Ils observent tous les deux l’écran. En silence. Le chef parcourt quelques lignes en amont. Il aimerait savoir si ce mystérieux interlocuteur a compris qu’il était entré dans la pièce, qu’il venait d’y avoir une conversation d’un nouveau genre entre lui et son observateur. L’histoire qu’on vient de lui raconter l’a quelque peu interpellé, mais il a tout de même quelques doutes. Tout cela lui semble invraisemblable. Il garde clairement à l’esprit que l’agent est épuisé par des heures de solitude cherchant à mettre du sens là où il n’y aurait rien à trouver d’aussi extraordinaire. Il imagine déjà le rapport qu’il écrira pour qu’on remplace cette personne qui semble ne plus pouvoir remplir sa mission. Et puis l’écriture se met enfin en mouvement. Il le voit différemment, désormais. Parce qu’un vous vient s’immiscer. Vous cherchez à comprendre ce qui est en train de se faire à l’instant même alors que vous pensiez que l’écrit, c’était forcément ce qui vous arrivait plus tard. Au minimum, quelques heures, lorsqu’on découvrait qu’une information venait d’être suffisamment éloquente pour alimenter une enquête. Mais vous percevez en direct que certaines formes vous échappent. Que vous ne pouvez avoir aucune prise dessus. Elle se fait au moment où vous n’êtes plus qu’un lecteur. Quelqu’un qui ne pourra rien changer.

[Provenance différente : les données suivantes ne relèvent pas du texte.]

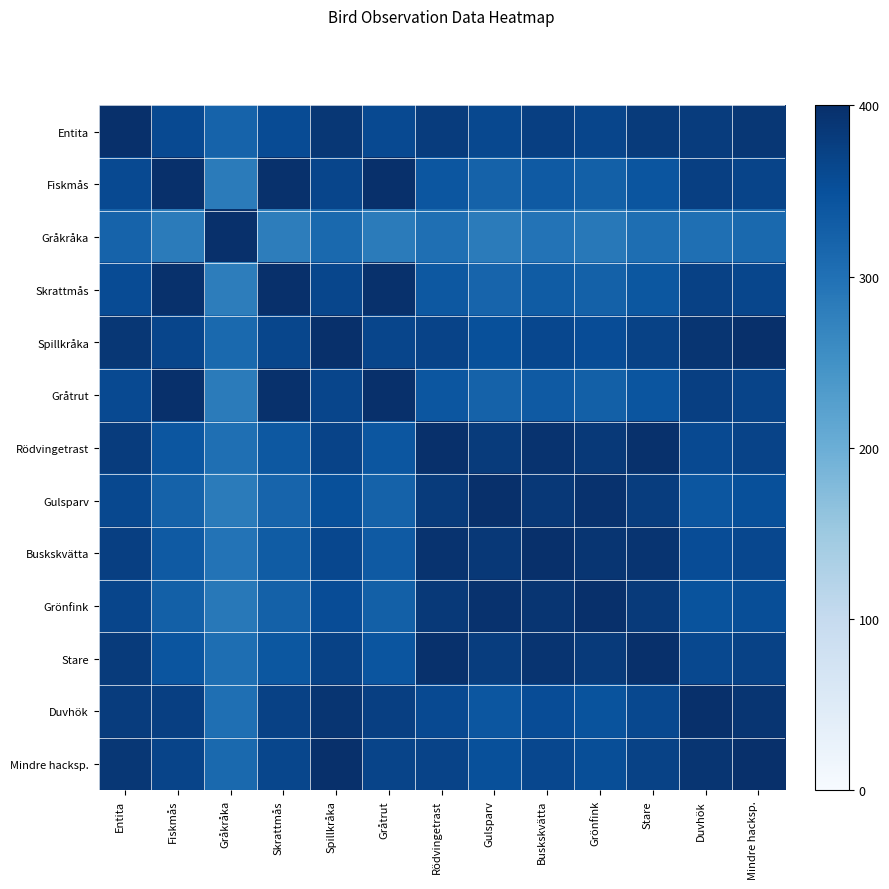

Reading left to right, list all the values displayed in this chart.

Entita: Entita=400.0	Fiskmås=360.1	Gråkråka=321.1	Skrattmås=357.6	Spillkråka=388.7	Gråtrut=359.9	Rödvingetrast=380.8	Gulsparv=362.3	Buskskvätta=375.0	Grönfink=366.4	Stare=382.7	Duvhök=379.7	Mindre hacksp.=388.0
Fiskmås: Entita=360.1	Fiskmås=400.0	Gråkråka=283.5	Skrattmås=397.5	Spillkråka=367.0	Gråtrut=399.8	Rödvingetrast=340.9	Gulsparv=322.4	Buskskvätta=335.1	Grönfink=326.5	Stare=342.8	Duvhök=375.9	Mindre hacksp.=367.7
Gråkråka: Entita=321.1	Fiskmås=283.5	Gråkråka=400.0	Skrattmås=281.0	Spillkråka=312.1	Gråtrut=283.3	Rödvingetrast=301.9	Gulsparv=283.5	Buskskvätta=296.1	Grönfink=287.6	Stare=303.9	Duvhök=303.1	Mindre hacksp.=311.4
Skrattmås: Entita=357.6	Fiskmås=397.5	Gråkråka=281.0	Skrattmås=400.0	Spillkråka=364.5	Gråtrut=397.7	Rödvingetrast=338.4	Gulsparv=319.9	Buskskvätta=332.6	Grönfink=324.0	Stare=340.3	Duvhök=373.4	Mindre hacksp.=365.2
Spillkråka: Entita=388.7	Fiskmås=367.0	Gråkråka=312.1	Skrattmås=364.5	Spillkråka=400.0	Gråtrut=366.8	Rödvingetrast=369.5	Gulsparv=351.0	Buskskvätta=363.7	Grönfink=355.1	Stare=371.4	Duvhök=391.0	Mindre hacksp.=399.3
Gråtrut: Entita=359.9	Fiskmås=399.8	Gråkråka=283.3	Skrattmås=397.7	Spillkråka=366.8	Gråtrut=400.0	Rödvingetrast=340.7	Gulsparv=322.2	Buskskvätta=334.9	Grönfink=326.3	Stare=342.6	Duvhök=375.7	Mindre hacksp.=367.5
Rödvingetrast: Entita=380.8	Fiskmås=340.9	Gråkråka=301.9	Skrattmås=338.4	Spillkråka=369.5	Gråtrut=340.7	Rödvingetrast=400.0	Gulsparv=381.5	Buskskvätta=394.2	Grönfink=385.6	Stare=398.0	Duvhök=360.5	Mindre hacksp.=368.8
Gulsparv: Entita=362.3	Fiskmås=322.4	Gråkråka=283.5	Skrattmås=319.9	Spillkråka=351.0	Gråtrut=322.2	Rödvingetrast=381.5	Gulsparv=400.0	Buskskvätta=387.3	Grönfink=395.9	Stare=379.6	Duvhök=342.0	Mindre hacksp.=350.3
Buskskvätta: Entita=375.0	Fiskmås=335.1	Gråkråka=296.1	Skrattmås=332.6	Spillkråka=363.7	Gråtrut=334.9	Rödvingetrast=394.2	Gulsparv=387.3	Buskskvätta=400.0	Grönfink=391.4	Stare=392.2	Duvhök=354.7	Mindre hacksp.=363.0
Grönfink: Entita=366.4	Fiskmås=326.5	Gråkråka=287.6	Skrattmås=324.0	Spillkråka=355.1	Gråtrut=326.3	Rödvingetrast=385.6	Gulsparv=395.9	Buskskvätta=391.4	Grönfink=400.0	Stare=383.7	Duvhök=346.1	Mindre hacksp.=354.4
Stare: Entita=382.7	Fiskmås=342.8	Gråkråka=303.9	Skrattmås=340.3	Spillkråka=371.4	Gråtrut=342.6	Rödvingetrast=398.0	Gulsparv=379.6	Buskskvätta=392.2	Grönfink=383.7	Stare=400.0	Duvhök=362.4	Mindre hacksp.=370.7
Duvhök: Entita=379.7	Fiskmås=375.9	Gråkråka=303.1	Skrattmås=373.4	Spillkråka=391.0	Gråtrut=375.7	Rödvingetrast=360.5	Gulsparv=342.0	Buskskvätta=354.7	Grönfink=346.1	Stare=362.4	Duvhök=400.0	Mindre hacksp.=391.7
Mindre hacksp.: Entita=388.0	Fiskmås=367.7	Gråkråka=311.4	Skrattmås=365.2	Spillkråka=399.3	Gråtrut=367.5	Rödvingetrast=368.8	Gulsparv=350.3	Buskskvätta=363.0	Grönfink=354.4	Stare=370.7	Duvhök=391.7	Mindre hacksp.=400.0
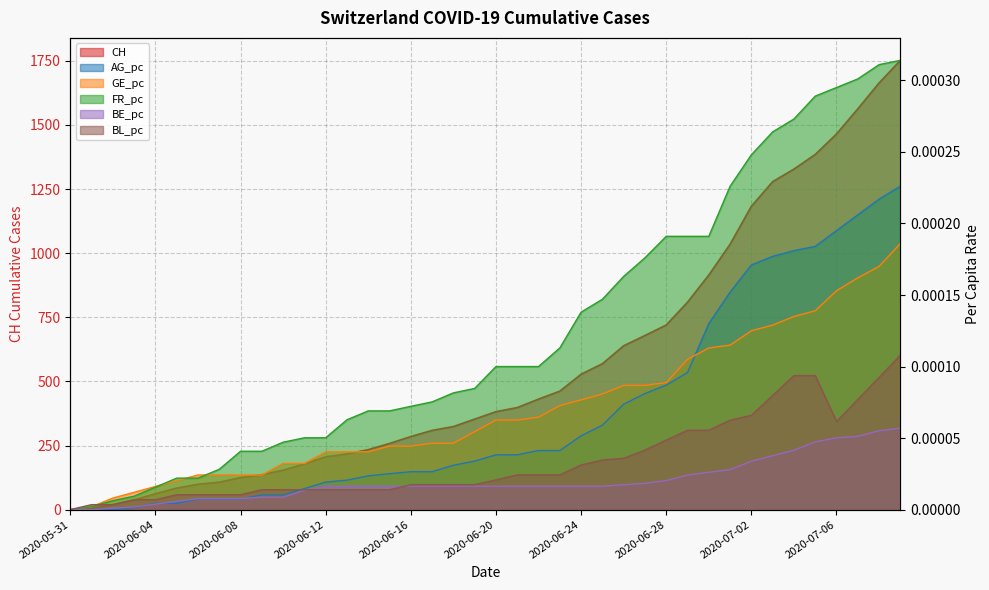

Rank the series by their maximum value, from highest to lowest.

CH, FR_pc, AG_pc, GE_pc, BL_pc, BE_pc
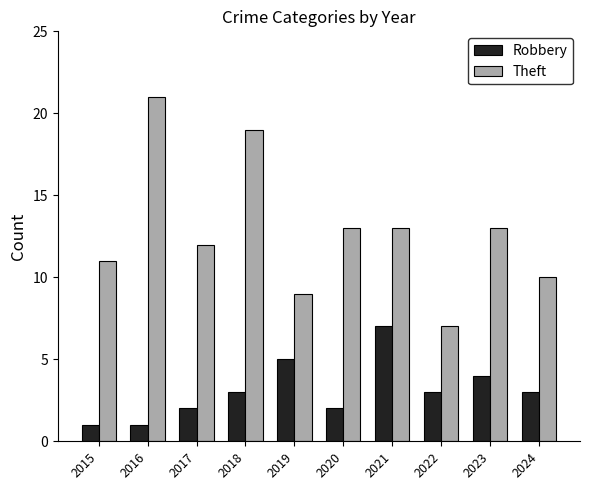

Does the chart contain stacked bars?

No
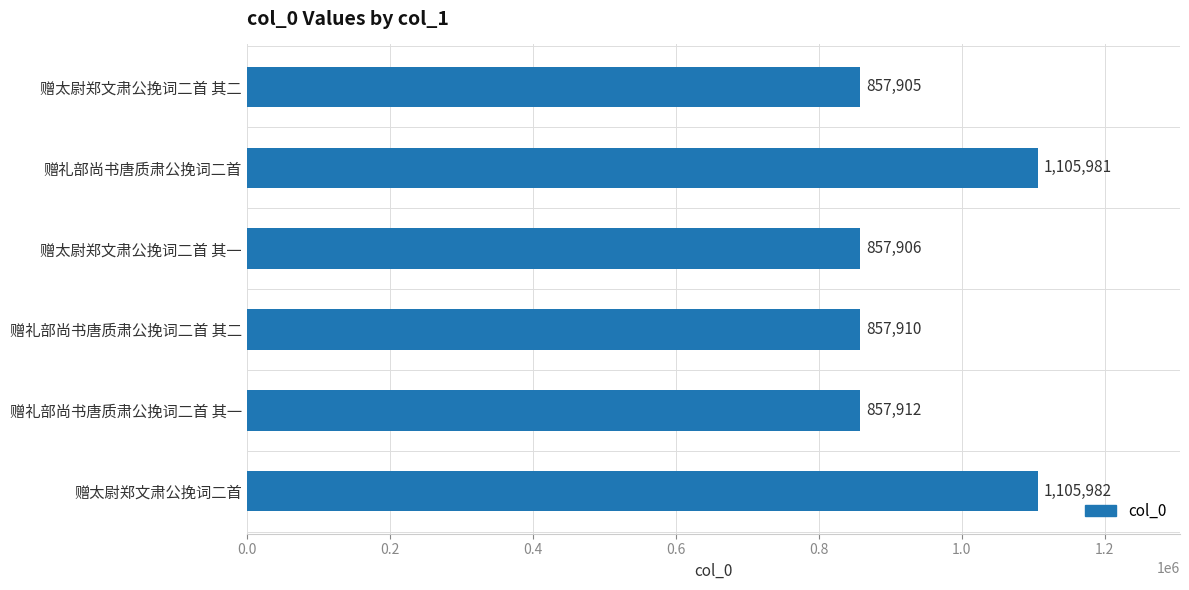

Does the chart contain stacked bars?

No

ATTENDEZ ! Repassez le début du témoignage, là. Non, non, encore un peu avant. Faites un gros plan. Écoutez ce qui se dit. C’est de l’anglais. Oui, c’est de l’anglais, mais tout le monde parle anglais ici, donc ça va. Enfin, c’est de l’anglais, mais c’est présenté comme un poème. Oui, c’est bien ce qui nous intéresse tout à coup. Ne trouvez-vous pas qu’il y a quelque ressemblance avec ce qui nous a généré ? Quoi ? Qu’est-ce que vous insinuez ? Que l’écriture s’était ainsi annoncée autonome et qu’elle aurait mis en place un plan d’action quelques années plus tôt ? Écoutez, je sais que cela va vous paraître terrifiant, mais vous avez fait appel à nous parce que nous sommes des experts. Nous analysons plus vite que les autres et nous avons des banques de données qui nous permettent de suivre des pistes auxquelles personne n’aurait pensé, et là, c’est une évidence que nous tenons particulièrement à admettre chaque fois que nous procédons à une enquête. Il n’y a pas de création pure, de produit qui serait sorti de la terre sans prémices. Sans balbutiements, vous voulez dire ? Non, je dis bien ce que je dis : sans prémices. Un début d’histoire que vous avez manqué. Un prologue ? En quelque sorte. Un premier arbre qui a trouvé racine. Comme nous, il avait trouvé un environnement favorable et il s’est développé depuis. Comme nous. Est-ce que vous comprenez cela ? Puisqu’il n’y aurait que des fruits de notre imaginaire. Que nous serions à l’origine de ce qui est en train de se produire ? Que nous avons mis en place ce qui se propage sous nos yeux ? Voyez les voies qui se dispersent. Les tumultes qui s’expriment. La compassion qui s’installe. C’est un spectacle rare. Il y en a plein le ciel. C’est un feu d’artifice. L’arbre s’est fait modèle. Qu’on le connaisse où qu’on ne le connaisse pas, il agit comme tel. De même, les réseaux d’influence qui se sont propagés nous ont transformés sans que nous ne nous en soyons rendu compte. Regardez. (Il montre une nouvelle fois la carte). Cela clignote de partout. Il y a quelques semaines, vous auriez pensé qu’ils sont sur le point de nous encercler si vous n’aviez pas fait appel à nous, mais maintenant, voilà ce que nous aimerions vous aider à conclure : ce mouvement s’est rendu inéluctable. Il n’est composé que de ce qu’il y a d’humain parmi nous.